Rewrite the text of the records below, replacing "MAIL" with "EMAIL" everywhere and keeping everything else unchanged. Leave the pictures out.
--- Exercise data Enclosed Below ---
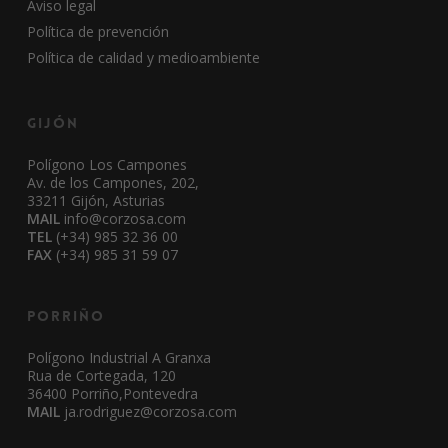
Aviso legal
Política de prevención
Política de calidad y medioambiente
Gijón
Polígono Los Campones
Av. de los Campones, 202,
33211 Gijón, Asturias
MAIL
info@corzosa.com
TEL
(+34) 985 32 36 00
FAX
(+34) 985 31 59 07
Porriño
Polígono Industrial A Granxa
Rua de Cortegada, 120
36400 Porriño,Pontevedra
MAIL
ja.rodriguez@corzosa.com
--- End of Enclosed Exercise data ---
# Solved exercise
Aviso legal
Política de prevención
Política de calidad y medioambiente
Gijón
Polígono Los Campones
Av. de los Campones, 202,
33211 Gijón, Asturias
EMAIL
info@corzosa.com
TEL
(+34) 985 32 36 00
FAX
(+34) 985 31 59 07
Porriño
Polígono Industrial A Granxa
Rua de Cortegada, 120
36400 Porriño,Pontevedra
EMAIL
ja.rodriguez@corzosa.com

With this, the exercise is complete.